L’originalità del diploma consiste nel fatto che è riconosciuto per un periodo limitato nel tempo, e la minaccia di non essere rinnovato ha un carattere dissuasivo, per i pericoli che possono minacciare l’integrità della zona, e di incoraggiamento a mantenere e migliorare la qualità del sito. Non è quindi, a maggior ragione, possibile alcun incremento dei visitatori, pena la decadenza del riconoscimento di eccellenza ambientale europeo.
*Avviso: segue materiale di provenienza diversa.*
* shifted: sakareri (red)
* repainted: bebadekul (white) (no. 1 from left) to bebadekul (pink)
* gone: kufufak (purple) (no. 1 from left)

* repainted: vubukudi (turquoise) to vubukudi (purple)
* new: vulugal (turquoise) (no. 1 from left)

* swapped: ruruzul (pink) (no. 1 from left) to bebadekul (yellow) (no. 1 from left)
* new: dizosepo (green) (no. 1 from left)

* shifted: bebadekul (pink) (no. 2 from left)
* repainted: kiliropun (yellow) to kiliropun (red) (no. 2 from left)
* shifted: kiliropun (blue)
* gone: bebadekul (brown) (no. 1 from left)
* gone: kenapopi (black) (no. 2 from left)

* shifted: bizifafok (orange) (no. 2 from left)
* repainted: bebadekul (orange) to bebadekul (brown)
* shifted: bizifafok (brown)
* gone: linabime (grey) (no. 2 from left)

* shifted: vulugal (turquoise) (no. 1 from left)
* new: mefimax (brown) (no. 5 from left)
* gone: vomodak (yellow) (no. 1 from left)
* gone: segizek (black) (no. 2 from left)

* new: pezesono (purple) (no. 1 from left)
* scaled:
Riesce poi difficile pensare che si possa, pur pagando cifre considerevoli, consentire ad alcuni cittadini di fruire di ciò che ad altri viene negato perché meno abbienti: sarebbe come riaprire la caccia ad alcuni leoni perché così se ne ricavano le risorse per salvare gli altri. Paesi che scelgono questa via abdicano semplicemente al proprio ruolo di nazione e svendono il tessuto connettivo più intimo del territorio. Altra cosa è, invece, imporre un ticket di ingresso per i non residenti che consenta di aiutare nella manutenzione delle limitate strutture dell’isola, in quella dei sentieri e nella sorveglianza. In questo senso il Parco è pronto a prendere in considerazione questa possibilità d’accordo con il Ministero per l’Ambiente.
 
In ultima analisi è auspicabile che il taglio del 50% non vada a interessare i parchi e le altre aree protette, altrimenti non ci saranno nemmeno i fondi per pagare gli stipendi e le attività di conservazione delle specie e degli habitat. Ma anche che i limiti imposti alle pubbliche amministrazioni, i tagli generalizzati ai Ministeri, le riduzioni dei personale, non dovrebbero essere applicate agli Enti Parco, che già hanno contribuito negli anni con pesantissimi tagli. Sarebbe poi estremamente contraddittorio che nell’anno  internazionale della biodiversità, vengano penalizzate proprio quelle attività di conoscenza, conservazione e tutela del patrimonio naturalistico senza le quali qualsiasi strategia rimane solo carta straccia.